(Dataset items)
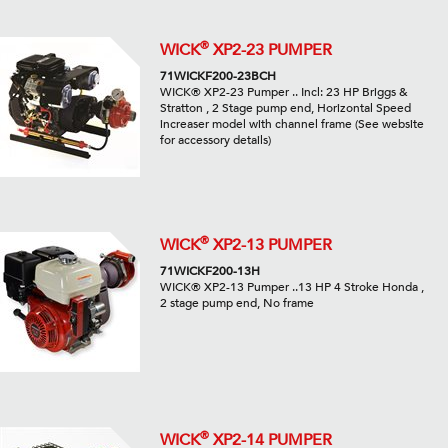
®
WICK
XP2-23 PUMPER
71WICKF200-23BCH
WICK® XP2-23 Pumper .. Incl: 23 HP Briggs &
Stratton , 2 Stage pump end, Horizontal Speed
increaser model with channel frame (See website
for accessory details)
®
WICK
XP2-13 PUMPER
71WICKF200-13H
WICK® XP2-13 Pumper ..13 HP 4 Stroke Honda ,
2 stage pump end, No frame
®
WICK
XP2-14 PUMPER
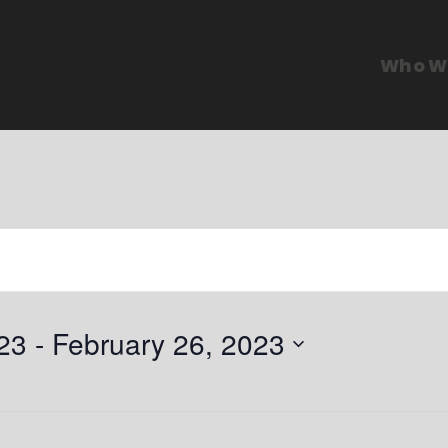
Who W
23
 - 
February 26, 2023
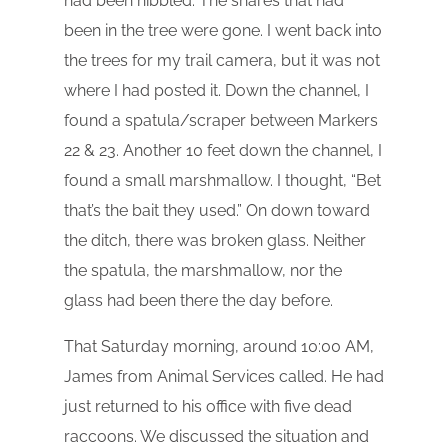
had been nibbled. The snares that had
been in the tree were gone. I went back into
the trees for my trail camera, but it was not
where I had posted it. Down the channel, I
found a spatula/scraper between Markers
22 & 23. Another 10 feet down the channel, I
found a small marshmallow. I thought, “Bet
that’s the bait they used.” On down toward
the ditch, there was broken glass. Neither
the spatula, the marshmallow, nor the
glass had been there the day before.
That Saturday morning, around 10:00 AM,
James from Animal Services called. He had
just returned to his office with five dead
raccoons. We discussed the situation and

--

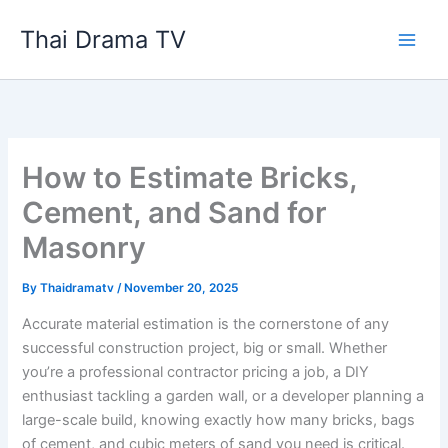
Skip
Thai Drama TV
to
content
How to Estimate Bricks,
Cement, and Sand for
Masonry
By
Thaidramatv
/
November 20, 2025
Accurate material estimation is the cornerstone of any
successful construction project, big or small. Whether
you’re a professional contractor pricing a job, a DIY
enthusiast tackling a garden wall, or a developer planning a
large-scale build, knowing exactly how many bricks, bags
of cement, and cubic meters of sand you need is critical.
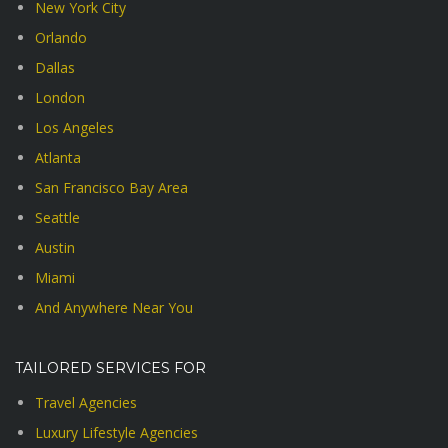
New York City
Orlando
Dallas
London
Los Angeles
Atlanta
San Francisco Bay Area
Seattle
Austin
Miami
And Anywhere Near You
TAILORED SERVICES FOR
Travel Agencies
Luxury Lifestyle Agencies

==

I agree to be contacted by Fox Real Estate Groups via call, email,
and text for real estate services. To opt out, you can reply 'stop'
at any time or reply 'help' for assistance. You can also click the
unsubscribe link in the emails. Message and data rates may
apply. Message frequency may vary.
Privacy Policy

== YOUR GOAL ==
Please reproduce the lines in the records above verbatim, beginning with the line that contains "I agree to be" and continuing through the line that contains "Privacy Policy".

== RESPONSE ==
I agree to be contacted by Fox Real Estate Groups via call, email,
and text for real estate services. To opt out, you can reply 'stop'
at any time or reply 'help' for assistance. You can also click the
unsubscribe link in the emails. Message and data rates may
apply. Message frequency may vary.
Privacy Policy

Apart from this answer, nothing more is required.